(Saved data entries)
++++

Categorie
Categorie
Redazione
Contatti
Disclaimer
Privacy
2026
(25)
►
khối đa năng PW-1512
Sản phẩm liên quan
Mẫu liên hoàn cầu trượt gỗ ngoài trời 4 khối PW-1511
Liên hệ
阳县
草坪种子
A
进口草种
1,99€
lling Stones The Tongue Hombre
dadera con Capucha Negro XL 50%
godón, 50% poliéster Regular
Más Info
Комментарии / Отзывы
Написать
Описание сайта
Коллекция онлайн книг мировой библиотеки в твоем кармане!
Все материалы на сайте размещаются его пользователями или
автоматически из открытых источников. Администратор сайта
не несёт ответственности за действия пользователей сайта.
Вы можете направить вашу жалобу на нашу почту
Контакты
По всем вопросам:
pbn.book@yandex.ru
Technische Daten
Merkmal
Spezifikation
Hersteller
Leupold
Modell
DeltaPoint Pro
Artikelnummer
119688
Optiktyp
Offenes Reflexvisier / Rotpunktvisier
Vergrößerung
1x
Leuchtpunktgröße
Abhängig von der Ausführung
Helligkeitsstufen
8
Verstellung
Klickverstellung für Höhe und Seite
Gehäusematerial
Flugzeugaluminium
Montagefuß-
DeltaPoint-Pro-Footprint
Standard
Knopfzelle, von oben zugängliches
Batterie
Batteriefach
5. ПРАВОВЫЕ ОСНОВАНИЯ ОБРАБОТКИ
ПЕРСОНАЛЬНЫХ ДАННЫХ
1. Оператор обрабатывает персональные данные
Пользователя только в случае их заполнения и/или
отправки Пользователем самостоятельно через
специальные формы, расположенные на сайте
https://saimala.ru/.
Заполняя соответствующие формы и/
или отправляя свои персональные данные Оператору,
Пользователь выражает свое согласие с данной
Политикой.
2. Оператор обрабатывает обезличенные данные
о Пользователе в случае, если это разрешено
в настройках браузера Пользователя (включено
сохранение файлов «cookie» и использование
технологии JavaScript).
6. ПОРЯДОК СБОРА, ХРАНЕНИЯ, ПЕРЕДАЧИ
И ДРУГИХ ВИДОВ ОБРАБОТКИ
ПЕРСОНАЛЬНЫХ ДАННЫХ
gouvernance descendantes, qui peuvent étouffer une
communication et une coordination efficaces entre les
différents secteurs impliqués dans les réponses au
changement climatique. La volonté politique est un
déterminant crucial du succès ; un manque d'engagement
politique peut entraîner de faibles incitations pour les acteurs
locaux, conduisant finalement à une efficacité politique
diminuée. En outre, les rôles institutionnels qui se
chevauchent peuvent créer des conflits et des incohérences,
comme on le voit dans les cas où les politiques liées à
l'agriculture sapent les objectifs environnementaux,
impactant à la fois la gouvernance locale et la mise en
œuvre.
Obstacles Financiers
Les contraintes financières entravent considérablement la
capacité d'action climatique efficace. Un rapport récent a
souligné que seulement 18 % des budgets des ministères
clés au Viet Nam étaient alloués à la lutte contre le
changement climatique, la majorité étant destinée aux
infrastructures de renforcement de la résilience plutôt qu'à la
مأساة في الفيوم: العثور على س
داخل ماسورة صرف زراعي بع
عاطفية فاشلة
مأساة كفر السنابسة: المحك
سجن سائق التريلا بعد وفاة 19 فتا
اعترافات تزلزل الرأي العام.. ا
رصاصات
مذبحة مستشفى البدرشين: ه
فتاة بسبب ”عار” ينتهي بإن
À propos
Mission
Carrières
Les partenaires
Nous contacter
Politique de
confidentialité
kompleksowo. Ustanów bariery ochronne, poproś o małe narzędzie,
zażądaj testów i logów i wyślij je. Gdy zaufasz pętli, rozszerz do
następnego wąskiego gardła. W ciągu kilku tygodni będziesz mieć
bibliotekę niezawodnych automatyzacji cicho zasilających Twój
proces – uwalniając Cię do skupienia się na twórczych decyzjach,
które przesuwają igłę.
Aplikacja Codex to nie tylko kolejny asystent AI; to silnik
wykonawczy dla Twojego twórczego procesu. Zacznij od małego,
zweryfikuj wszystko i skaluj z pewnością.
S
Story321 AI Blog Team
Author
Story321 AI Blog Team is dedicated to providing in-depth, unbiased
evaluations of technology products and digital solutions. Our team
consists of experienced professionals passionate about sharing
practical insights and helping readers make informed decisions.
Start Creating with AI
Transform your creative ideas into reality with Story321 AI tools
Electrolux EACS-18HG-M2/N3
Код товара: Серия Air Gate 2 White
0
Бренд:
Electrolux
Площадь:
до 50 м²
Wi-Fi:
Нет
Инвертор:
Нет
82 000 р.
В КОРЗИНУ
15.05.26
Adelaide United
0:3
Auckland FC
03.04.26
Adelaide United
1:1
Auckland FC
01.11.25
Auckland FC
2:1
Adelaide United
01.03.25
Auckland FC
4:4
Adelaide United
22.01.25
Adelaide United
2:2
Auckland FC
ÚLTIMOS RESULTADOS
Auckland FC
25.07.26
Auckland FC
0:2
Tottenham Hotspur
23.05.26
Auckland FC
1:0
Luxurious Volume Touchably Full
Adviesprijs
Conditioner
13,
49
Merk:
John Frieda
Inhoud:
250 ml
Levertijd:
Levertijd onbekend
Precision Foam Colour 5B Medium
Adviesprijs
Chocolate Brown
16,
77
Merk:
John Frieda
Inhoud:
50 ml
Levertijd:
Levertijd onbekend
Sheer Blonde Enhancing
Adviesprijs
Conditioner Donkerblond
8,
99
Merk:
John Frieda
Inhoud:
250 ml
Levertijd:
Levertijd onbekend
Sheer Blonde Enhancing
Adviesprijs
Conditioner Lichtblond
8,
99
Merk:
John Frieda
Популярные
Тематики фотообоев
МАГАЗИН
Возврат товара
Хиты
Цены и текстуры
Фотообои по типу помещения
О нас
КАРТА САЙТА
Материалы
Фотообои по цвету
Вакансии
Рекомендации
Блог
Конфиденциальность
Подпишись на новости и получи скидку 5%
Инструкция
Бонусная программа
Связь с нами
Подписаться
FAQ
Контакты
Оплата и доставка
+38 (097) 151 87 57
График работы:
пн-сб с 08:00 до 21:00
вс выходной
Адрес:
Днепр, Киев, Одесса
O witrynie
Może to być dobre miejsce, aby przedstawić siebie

++++

Nothing in the data above should change. Please copy it all.

Categorie
Categorie
Redazione
Contatti
Disclaimer
Privacy
2026
(25)
►
khối đa năng PW-1512
Sản phẩm liên quan
Mẫu liên hoàn cầu trượt gỗ ngoài trời 4 khối PW-1511
Liên hệ
阳县
草坪种子
A
进口草种
1,99€
lling Stones The Tongue Hombre
dadera con Capucha Negro XL 50%
godón, 50% poliéster Regular
Más Info
Комментарии / Отзывы
Написать
Описание сайта
Коллекция онлайн книг мировой библиотеки в твоем кармане!
Все материалы на сайте размещаются его пользователями или
автоматически из открытых источников. Администратор сайта
не несёт ответственности за действия пользователей сайта.
Вы можете направить вашу жалобу на нашу почту
Контакты
По всем вопросам:
pbn.book@yandex.ru
Technische Daten
Merkmal
Spezifikation
Hersteller
Leupold
Modell
DeltaPoint Pro
Artikelnummer
119688
Optiktyp
Offenes Reflexvisier / Rotpunktvisier
Vergrößerung
1x
Leuchtpunktgröße
Abhängig von der Ausführung
Helligkeitsstufen
8
Verstellung
Klickverstellung für Höhe und Seite
Gehäusematerial
Flugzeugaluminium
Montagefuß-
DeltaPoint-Pro-Footprint
Standard
Knopfzelle, von oben zugängliches
Batterie
Batteriefach
5. ПРАВОВЫЕ ОСНОВАНИЯ ОБРАБОТКИ
ПЕРСОНАЛЬНЫХ ДАННЫХ
1. Оператор обрабатывает персональные данные
Пользователя только в случае их заполнения и/или
отправки Пользователем самостоятельно через
специальные формы, расположенные на сайте
https://saimala.ru/.
Заполняя соответствующие формы и/
или отправляя свои персональные данные Оператору,
Пользователь выражает свое согласие с данной
Политикой.
2. Оператор обрабатывает обезличенные данные
о Пользователе в случае, если это разрешено
в настройках браузера Пользователя (включено
сохранение файлов «cookie» и использование
технологии JavaScript).
6. ПОРЯДОК СБОРА, ХРАНЕНИЯ, ПЕРЕДАЧИ
И ДРУГИХ ВИДОВ ОБРАБОТКИ
ПЕРСОНАЛЬНЫХ ДАННЫХ
gouvernance descendantes, qui peuvent étouffer une
communication et une coordination efficaces entre les
différents secteurs impliqués dans les réponses au
changement climatique. La volonté politique est un
déterminant crucial du succès ; un manque d'engagement
politique peut entraîner de faibles incitations pour les acteurs
locaux, conduisant finalement à une efficacité politique
diminuée. En outre, les rôles institutionnels qui se
chevauchent peuvent créer des conflits et des incohérences,
comme on le voit dans les cas où les politiques liées à
l'agriculture sapent les objectifs environnementaux,
impactant à la fois la gouvernance locale et la mise en
œuvre.
Obstacles Financiers
Les contraintes financières entravent considérablement la
capacité d'action climatique efficace. Un rapport récent a
souligné que seulement 18 % des budgets des ministères
clés au Viet Nam étaient alloués à la lutte contre le
changement climatique, la majorité étant destinée aux
infrastructures de renforcement de la résilience plutôt qu'à la
مأساة في الفيوم: العثور على س
داخل ماسورة صرف زراعي بع
عاطفية فاشلة
مأساة كفر السنابسة: المحك
سجن سائق التريلا بعد وفاة 19 فتا
اعترافات تزلزل الرأي العام.. ا
رصاصات
مذبحة مستشفى البدرشين: ه
فتاة بسبب ”عار” ينتهي بإن
À propos
Mission
Carrières
Les partenaires
Nous contacter
Politique de
confidentialité
kompleksowo. Ustanów bariery ochronne, poproś o małe narzędzie,
zażądaj testów i logów i wyślij je. Gdy zaufasz pętli, rozszerz do
następnego wąskiego gardła. W ciągu kilku tygodni będziesz mieć
bibliotekę niezawodnych automatyzacji cicho zasilających Twój
proces – uwalniając Cię do skupienia się na twórczych decyzjach,
które przesuwają igłę.
Aplikacja Codex to nie tylko kolejny asystent AI; to silnik
wykonawczy dla Twojego twórczego procesu. Zacznij od małego,
zweryfikuj wszystko i skaluj z pewnością.
S
Story321 AI Blog Team
Author
Story321 AI Blog Team is dedicated to providing in-depth, unbiased
evaluations of technology products and digital solutions. Our team
consists of experienced professionals passionate about sharing
practical insights and helping readers make informed decisions.
Start Creating with AI
Transform your creative ideas into reality with Story321 AI tools
Electrolux EACS-18HG-M2/N3
Код товара: Серия Air Gate 2 White
0
Бренд:
Electrolux
Площадь:
до 50 м²
Wi-Fi:
Нет
Инвертор:
Нет
82 000 р.
В КОРЗИНУ
15.05.26
Adelaide United
0:3
Auckland FC
03.04.26
Adelaide United
1:1
Auckland FC
01.11.25
Auckland FC
2:1
Adelaide United
01.03.25
Auckland FC
4:4
Adelaide United
22.01.25
Adelaide United
2:2
Auckland FC
ÚLTIMOS RESULTADOS
Auckland FC
25.07.26
Auckland FC
0:2
Tottenham Hotspur
23.05.26
Auckland FC
1:0
Luxurious Volume Touchably Full
Adviesprijs
Conditioner
13,
49
Merk:
John Frieda
Inhoud:
250 ml
Levertijd:
Levertijd onbekend
Precision Foam Colour 5B Medium
Adviesprijs
Chocolate Brown
16,
77
Merk:
John Frieda
Inhoud:
50 ml
Levertijd:
Levertijd onbekend
Sheer Blonde Enhancing
Adviesprijs
Conditioner Donkerblond
8,
99
Merk:
John Frieda
Inhoud:
250 ml
Levertijd:
Levertijd onbekend
Sheer Blonde Enhancing
Adviesprijs
Conditioner Lichtblond
8,
99
Merk:
John Frieda
Популярные
Тематики фотообоев
МАГАЗИН
Возврат товара
Хиты
Цены и текстуры
Фотообои по типу помещения
О нас
КАРТА САЙТА
Материалы
Фотообои по цвету
Вакансии
Рекомендации
Блог
Конфиденциальность
Подпишись на новости и получи скидку 5%
Инструкция
Бонусная программа
Связь с нами
Подписаться
FAQ
Контакты
Оплата и доставка
+38 (097) 151 87 57
График работы:
пн-сб с 08:00 до 21:00
вс выходной
Адрес:
Днепр, Киев, Одесса
O witrynie
Może to być dobre miejsce, aby przedstawić siebie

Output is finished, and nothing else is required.